5. The expenses for Construction were charged to Local Service but were not spent on the networks. And here is the problem — All of AT&T California is one big sink-hole of cross-subsidies.
The California PUC found:
“Over the full 2010–2017 period, less than 1% of all AT&T capital spending on network plant additions, just under $47 million, was for outside plant rehabilitation projects.
“Extraordinarily small portions of AT&T California’s Plant Additions and Maintenance expenditures have been directed at legacy POTS (Plain Old Telephone Service) services over the 2013–2017 period.”
Yes, this says that AT&T CA spent under $50 million to maintain and repair the basic entire network in California for 8 years. The CA PUC information stops in 2017.
And this is almost identical to Verizon NY, where the expenses that were charged to Local Service were NOT used to upgrade the network. In Verizon NY, overall, local service used only $41 million for 2020, and averaged only $30 million a year on the construction.
This means that on the opening chart, the $1.1 billion in construction and maintenance is overcharged over $1 billion, is most likely being used illegally by Verizon’s wireless subsidiary,
6. The Kicker to the Allocation of Construction Expenses — An Almost Two Decade Model.
This next chart is taken directly from the Verizon NY 2003 and 2020 Annual Reports and it shows that since 2003, virtually 60+ of the construction was charged to Local Service, while the “construction in progress” in NY had 73% put into Local Service.
Just look at the summary of the ‘Networks in Service’ for the years 2003 and 2020, and the percentage of the expenses by line of business, and the ‘under construction’ for 2020.
What this shows is that for almost 2 decades, the entire state wired infrastructure was charged to Local Service; Nonregulated, including FiOS, has been getting a free ride, while BDS, with about double the revenues, is paying ½ of what Local Service paid. And in 2020, Local Service paid a whopping 73% but it did not go to do construction and maintenance.
NOTE: The differences with the opening chart is that the networks have different types of copper and fiber and they are classified in different ways.
Halting these illegal cross-subsidies to the other lines of business would insure that those funds that should have been used for fixing the Digital Divide now be used to deliver what was ignored over the last decade.
As we noted, AT&T CA stated that the wireless networks were being subsidized by the wireline networks. But these entire financial reports are a collection of shell games.
And most important, based on the CPUC Network exam report, these cross-subsidies appear to be identical.
7. Corporate Operations Expense has also been Manipulated
Using the FCC’s last financial report, this chart shows that Local Service was charged 72% of corporate expenses, on average for America, and that AT&T CA allocated 75% of the total; Verizon NY was charged 68%, but — the total amount actually varies by year.
In short, what we have uncovered is the ongoing cross-subsidy of Verizon NY and Verizon’s other lines of business, including wireless, and halting this illegal flow of money could result in billions of dollars that should/could be used to properly upgrade the entire state with fiber optics.

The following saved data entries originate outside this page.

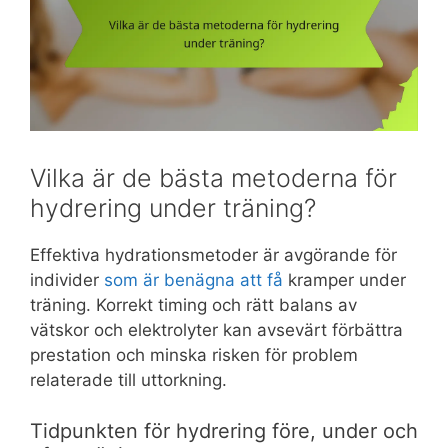
Vilka är de bästa metoderna för
hydrering under träning?
Effektiva hydrationsmetoder är avgörande för
individer
som är benägna att få
kramper under
träning. Korrekt timing och rätt balans av
vätskor och elektrolyter kan avsevärt förbättra
prestation och minska risken för problem
relaterade till uttorkning.
Tidpunkten för hydrering före, under och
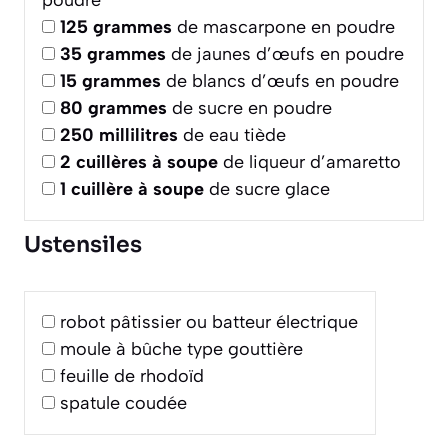
poudre
125
grammes
de mascarpone en poudre
35
grammes
de jaunes d’œufs en poudre
15
grammes
de blancs d’œufs en poudre
80
grammes
de sucre en poudre
250
millilitres
de eau tiède
2
cuillères à soupe
de liqueur d’amaretto
1
cuillère à soupe
de sucre glace
Ustensiles
robot pâtissier ou batteur électrique
moule à bûche type gouttière
feuille de rhodoïd
spatule coudée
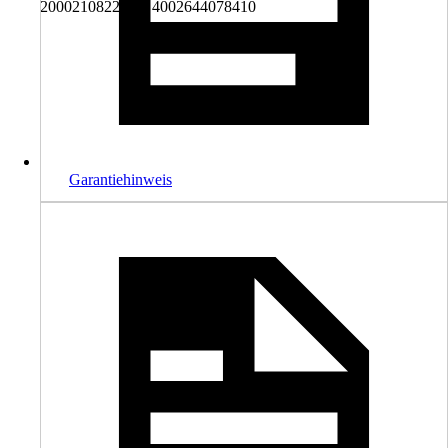
2000210822001, 4002644078410
Garantiehinweis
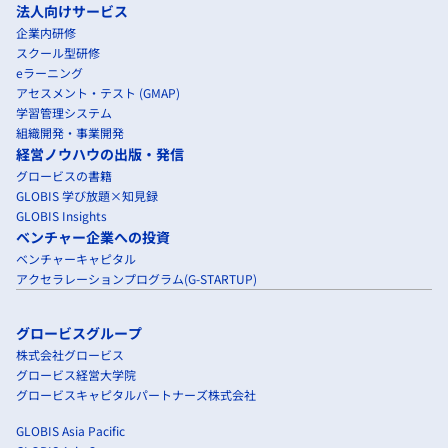
法人向けサービス
企業内研修
スクール型研修
eラーニング
アセスメント・テスト (GMAP)
学習管理システム
組織開発・事業開発
経営ノウハウの出版・発信
グロービスの書籍
GLOBIS 学び放題×知見録
GLOBIS Insights
ベンチャー企業への投資
ベンチャーキャピタル
アクセラレーションプログラム(G-STARTUP)
グロービスグループ
株式会社グロービス
グロービス経営大学院
グロービスキャピタルパートナーズ株式会社
GLOBIS Asia Pacific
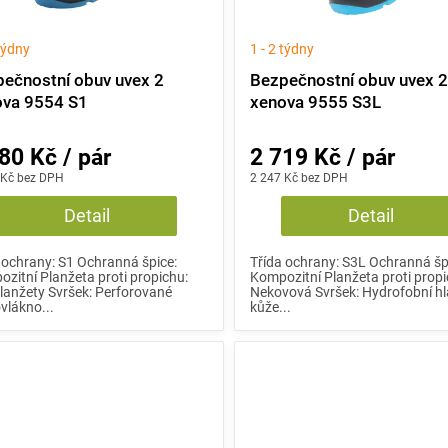
 týdny
1 - 2 týdny
ečnostní obuv uvex 2
Bezpečnostní obuv uvex 
ova 9554 S1
xenova 9555 S3L
80 Kč / pár
2 719 Kč / pár
 Kč bez DPH
2 247 Kč bez DPH
Detail
Detail
 ochrany: S1 Ochranná špice:
Třída ochrany: S3L Ochranná šp
zitní Planžeta proti propichu:
Kompozitní Planžeta proti propi
lanžety Svršek: Perforované
Nekovová Svršek: Hydrofobní h
vlákno...
kůže...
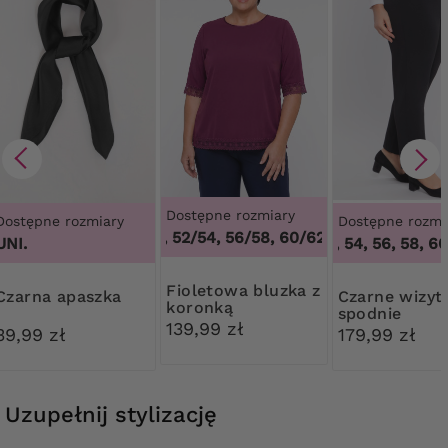
Dostępne rozmiary
Dostępne rozmiary
Dostępne rozmi
48/50, 52/54, 56/58, 60/62
,
48/50, 52/54, 
UNI.
50, 52, 54, 56, 58, 60
Fioletowa bluzka z
Czarna apaszka
Czarne wizytowe
koronką
spodnie
139,99 zł
39,99 zł
179,99 zł
Uzupełnij stylizację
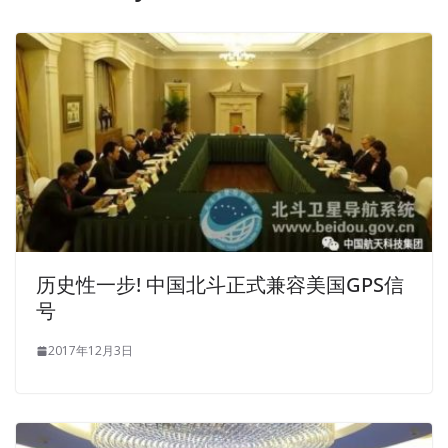
历史性一步! 中国北斗正式兼容美国GPS信
号
2017年12月3日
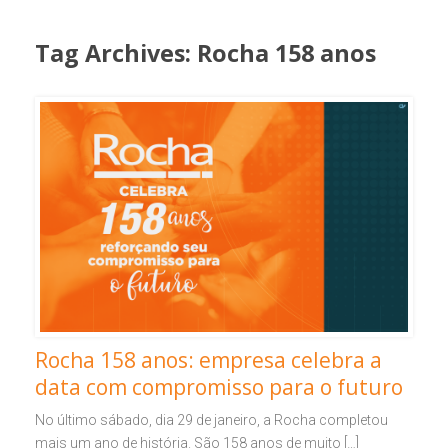
Tag Archives:
Rocha 158 anos
Rocha 158 anos: empresa celebra a
data com compromisso para o futuro
No último sábado, dia 29 de janeiro, a Rocha completou
mais um ano de história. São 158 anos de muito […]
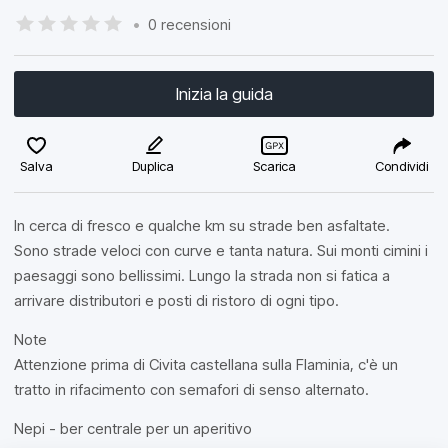
•
0 recensioni
Inizia la guida
Salva
Duplica
Scarica
Condividi
In cerca di fresco e qualche km su strade ben asfaltate.
Sono strade veloci con curve e tanta natura. Sui monti cimini i
paesaggi sono bellissimi. Lungo la strada non si fatica a
arrivare distributori e posti di ristoro di ogni tipo.
Note
Attenzione prima di Civita castellana sulla Flaminia, c'è un
tratto in rifacimento con semafori di senso alternato.
Nepi - ber centrale per un aperitivo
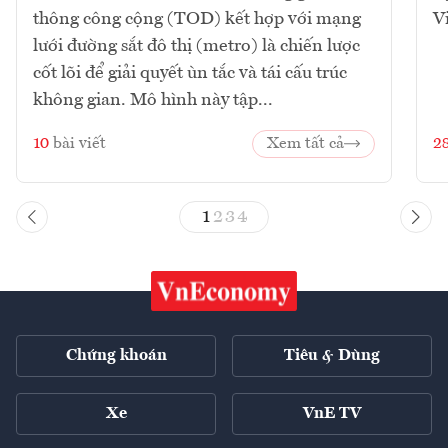
thông công cộng (TOD) kết hợp với mạng
V
lưới đường sắt đô thị (metro) là chiến lược
cốt lõi để giải quyết ùn tắc và tái cấu trúc
không gian. Mô hình này tập...
10
bài viết
Xem tất cả
2
1
2
3
4
Chứng khoán
Tiêu & Dùng
Xe
VnE TV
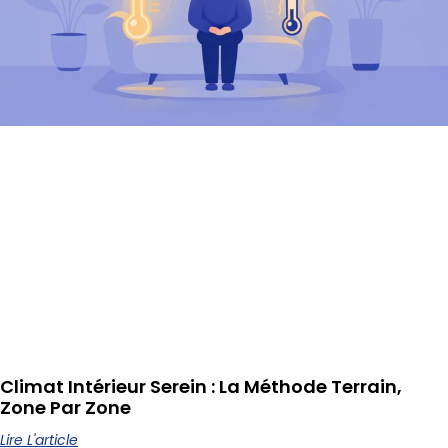
Climat Intérieur Serein : La Méthode Terrain,
Zone Par Zone
Lire L'article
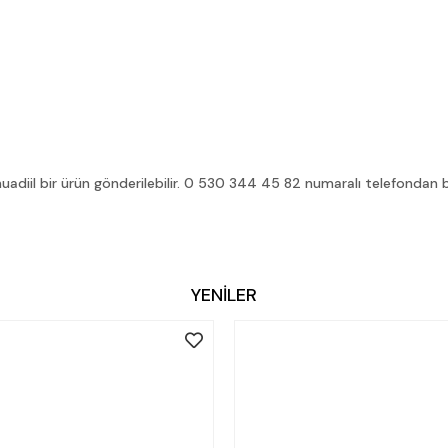
diil bir ürün gönderilebilir. 0 530 344 45 82 numaralı telefondan bilg
YENİLER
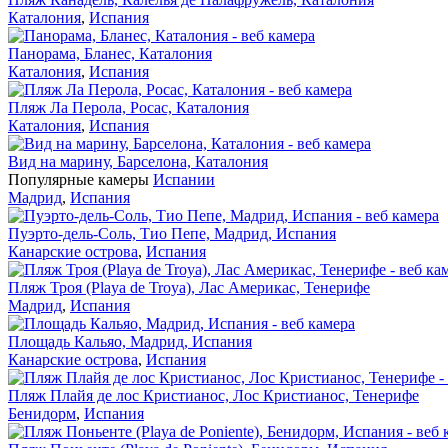
Каталония
,
Испания
Панорама, Бланес, Каталония
Каталония
,
Испания
Пляж Ла Перола, Росас, Каталония
Каталония
,
Испания
Вид на марину, Барселона, Каталония
Популярные камеры
Испании
Мадрид
,
Испания
Пуэрто-дель-Соль, Тио Пепе, Мадрид, Испания
Канарские острова
,
Испания
Пляж Троя (Playa de Troya), Лас Америкас, Тенерифе
Мадрид
,
Испания
Площадь Кальяо, Мадрид, Испания
Канарские острова
,
Испания
Пляж Плайя де лос Кристианос, Лос Кристианос, Тенерифе
Бенидорм
,
Испания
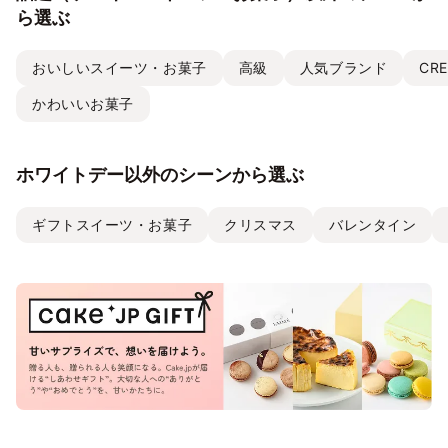
ら選ぶ
おいしいスイーツ・お菓子
高級
人気ブランド
CRE
かわいいお菓子
ホワイトデー以外のシーンから選ぶ
ギフトスイーツ・お菓子
クリスマス
バレンタイン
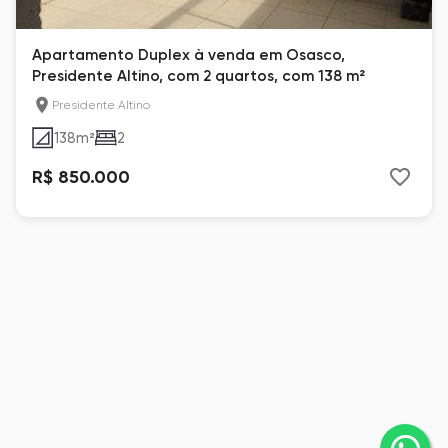
Apartamento Duplex à venda em Osasco,
Presidente Altino, com 2 quartos, com 138 m²
Presidente Altino
138
m²
2
R$ 850.000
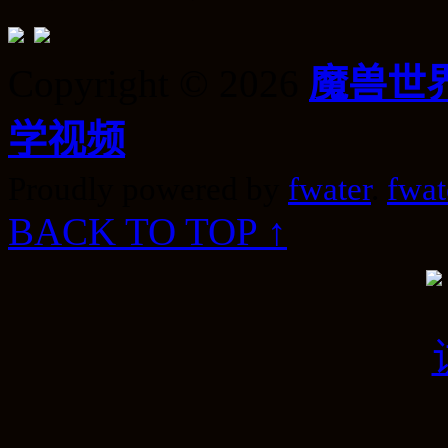
Copyright © 2026
魔兽世
学视频
Proudly powered by
fwater
.
fwat
BACK TO TOP ↑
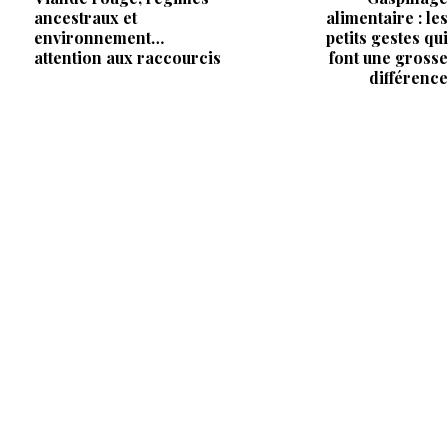
ancestraux et
alimentaire : les
environnement…
petits gestes qui
attention aux raccourcis
font une grosse
différence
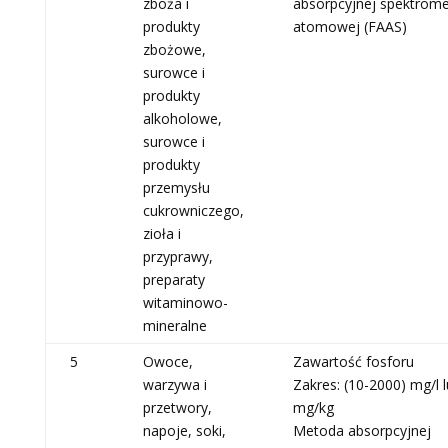
zboża i
absorpcyjnej spektromet
produkty
atomowej (FAAS)
zbożowe,
surowce i
produkty
alkoholowe,
surowce i
produkty
przemysłu
cukrowniczego,
zioła i
przyprawy,
preparaty
witaminowo-
mineralne
5
Owoce,
Zawartość fosforu
warzywa i
Zakres: (10-2000) mg/l 
przetwory,
mg/kg
napoje, soki,
Metoda absorpcyjnej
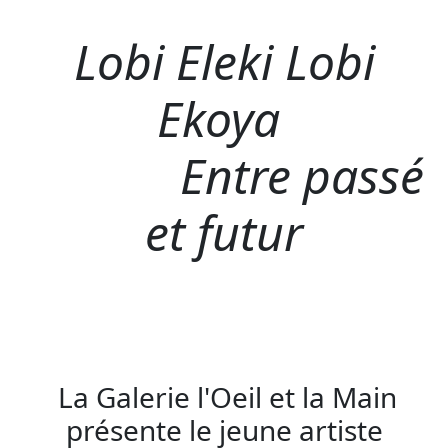
Lobi Eleki Lobi
Ekoya
Entre passé
et futur
La Galerie l'Oeil et la Main
présente le jeune artiste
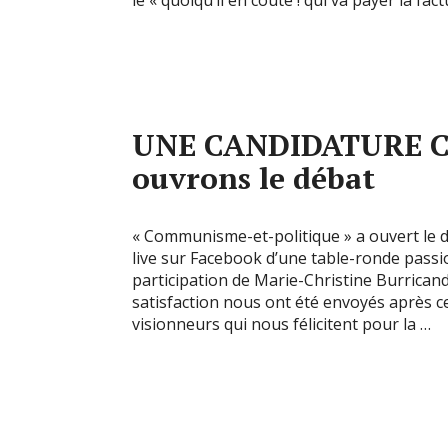
le « quoiqu’il en coûte ! qui va payer la fact
UNE CANDIDATURE C
ouvrons le débat
« Communisme-et-politique » a ouvert le 
live sur Facebook d’une table-ronde passio
participation de Marie-Christine Burrican
satisfaction nous ont été envoyés après 
visionneurs qui nous félicitent pour la …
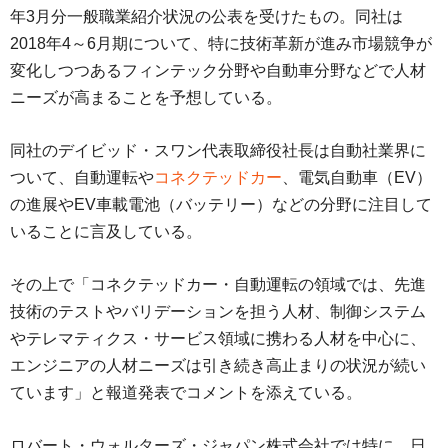
年3月分一般職業紹介状況の公表を受けたもの。同社は
2018年4～6月期について、特に技術革新が進み市場競争が
変化しつつあるフィンテック分野や自動車分野などで人材
ニーズが高まることを予想している。
同社のデイビッド・スワン代表取締役社長は自動社業界に
ついて、自動運転や
コネクテッドカー
、電気自動車（EV）
の進展やEV車載電池（バッテリー）などの分野に注目して
いることに言及している。
その上で「コネクテッドカー・自動運転の領域では、先進
技術のテストやバリデーションを担う人材、制御システム
やテレマティクス・サービス領域に携わる人材を中心に、
エンジニアの人材ニーズは引き続き高止まりの状況が続い
ています」と報道発表でコメントを添えている。
ロバート・ウォルターズ・ジャパン株式会社では特に、日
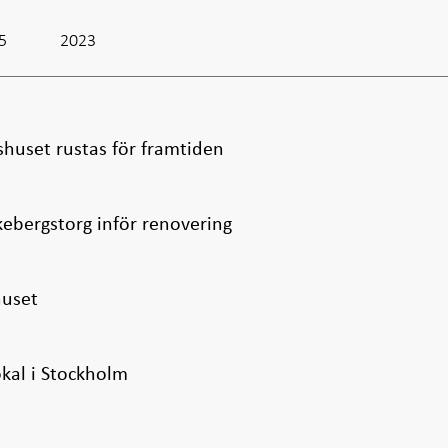
5
2023
shuset rustas för framtiden
ebergstorg inför renovering
huset
kal i Stockholm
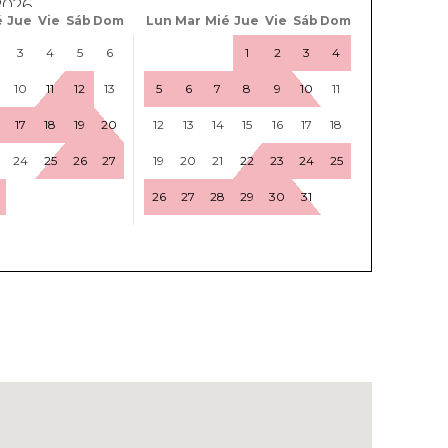
é
Jue
Vie
Sáb
Dom
Lun
Mar
Mié
Jue
Vie
Sáb
Dom
3
4
5
6
1
2
3
4
10
11
12
13
5
6
7
8
9
10
11
17
18
19
20
12
13
14
15
16
17
18
24
25
26
27
19
20
21
22
23
24
25
26
27
28
29
30
31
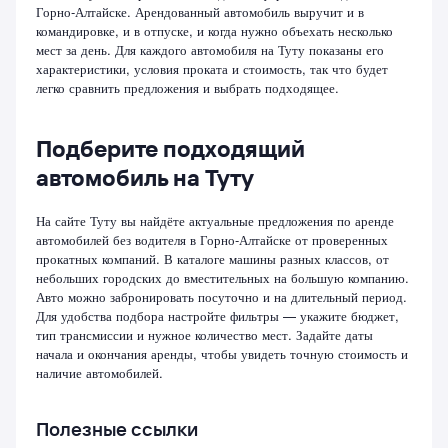
Горно-Алтайске. Арендованный автомобиль выручит и в
командировке, и в отпуске, и когда нужно объехать несколько
мест за день. Для каждого автомобиля на Туту показаны его
характеристики, условия проката и стоимость, так что будет
легко сравнить предложения и выбрать подходящее.
Подберите подходящий
автомобиль на Туту
На сайте Туту вы найдёте актуальные предложения по аренде
автомобилей без водителя в Горно-Алтайске от проверенных
прокатных компаний. В каталоге машины разных классов, от
небольших городских до вместительных на большую компанию.
Авто можно забронировать посуточно и на длительный период.
Для удобства подбора настройте фильтры — укажите бюджет,
тип трансмиссии и нужное количество мест. Задайте даты
начала и окончания аренды, чтобы увидеть точную стоимость и
наличие автомобилей.
Полезные ссылки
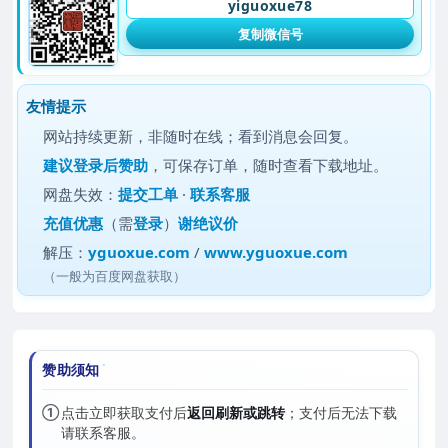
yiguoxue78
复制微信号
友情提示
网站持续更新，非随时在线；看到消息会回复。
建议
登录后赞助
，可保存订单，随时查看下载地址。
网盘失效：
提交工单
·
联系客服
充值优惠
（需
登录
）
谢绝议价
解压：
yguoxue.com
/
www.yguoxue.com
（一般为百度网盘获取）
赞助须知
①
点击立即获取支付后
返回刷新或跳转
；支付后无法下载
请联系客服。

We assume the same applies to AT&T California.
The proposed corporate-funded wireless legislation has been pushed via these cross-subsidies as well and the corporate expenses are obviously the same monies used to influence politicians and fund lobbyists and even ALEC.
With billions of dollars per year that could restructure the future in California, we hope you take our analyses seriously and implement our findings and recommendations.